The Missing “SLOW” Service Signal in OpenSignals

I might not be entirely right on this one as I seem to keep revisiting this, but for now, I have decided not to include a SLOW signal in the set of signals that OpenSignals offers. While service status values are subjectively inferred, I am extremely reluctant to do so at the signal level. Slow might seem a straightforward term to use as a signal, but it is fraught with issues in how this is measured by either service within a conversational exchange and how reliable the signal can be over a medium such as a network. Can slowness be accurately attributed?

An overriding goal for OpenSignals is to move away from quantitative measures. SLOW seems to be a slight detour into this area, which is better served by another instrumentation technology I designed in 2008 and subsequently released as an Open API only – activity-based metering. If SLOW were to be introduced as a signal, the door opens wide for how much slowness. Users of the instrumentation library would then request that additional data, such as the timings, be attached to a signal and event, or worse, ask for different signals representing levels of slowness. This would very quickly explode and degrade the integrity of the design. Not on my watch.

My concept for a signal in the OpenSignals API is a phenomenon that is either an outcome or operation. SLOW does not pass the smell test here. In fact, I strongly suspect that service timing is well past its use-by date when it comes to the effective monitoring and managing highly complex inner networks and systems of services – whether macro or micro perceived or conceived. Signals can be emitted and received, so how does SLOW get received? A called (remote) service would need to send back a SLOW signal in its response payload – a receipt. It is extremely hard to imagine that realistically happening outside some sort of explicitly contracted deadline like a timeout!

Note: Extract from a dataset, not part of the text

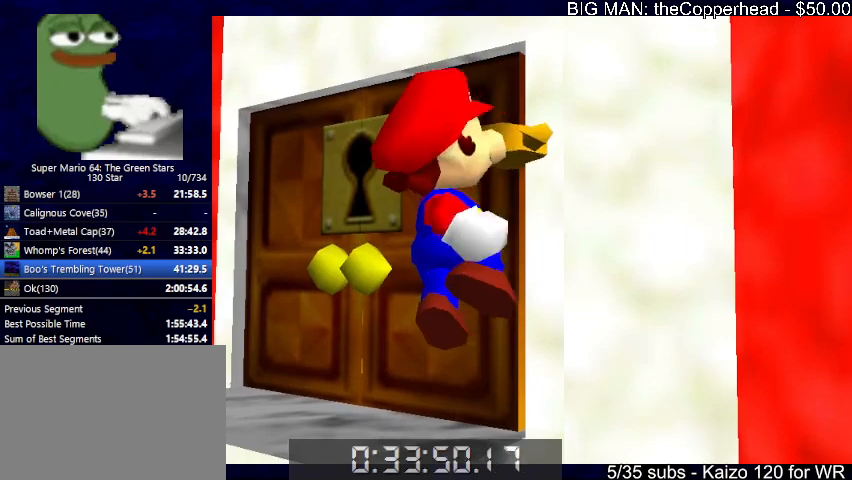
{"keys": [], "events": []}
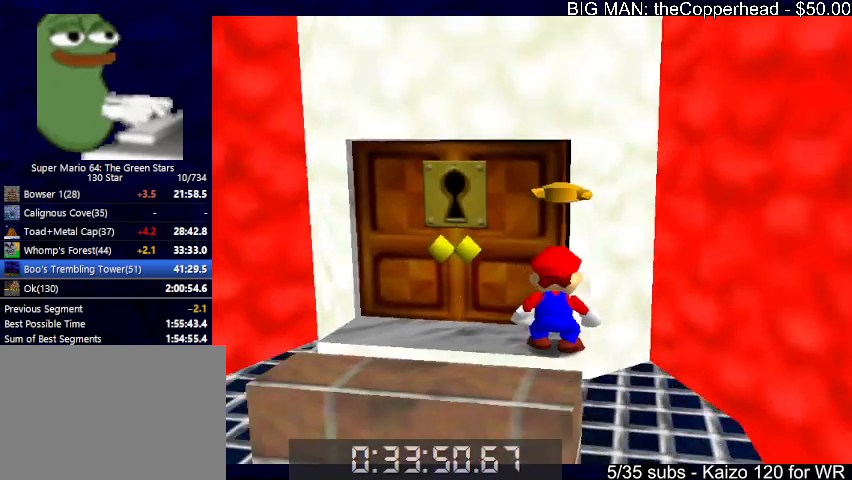
{"keys": [], "events": []}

In the early days of OpenSignals, in and around 2015, when it was under a different research project name, Signify, I felt the ELAPSE signal was a far better fit, that covered the expiration of service execution and call deadlines in the form of timeouts – an extreme form of slowness. It was not necessarily tied to the service request level, which was extremely important as OpenSignals aims to place far more emphasis on aspects of the service-to-service conversations (dialog-based observability). In the course of a conversation, it is easy to imagine time and task elapsing or expiring as opposed to being slow. The measurement of time is not entirely absent from OpenSignals; it is just captured and communicated at a different and far more effective level of scale and semantics.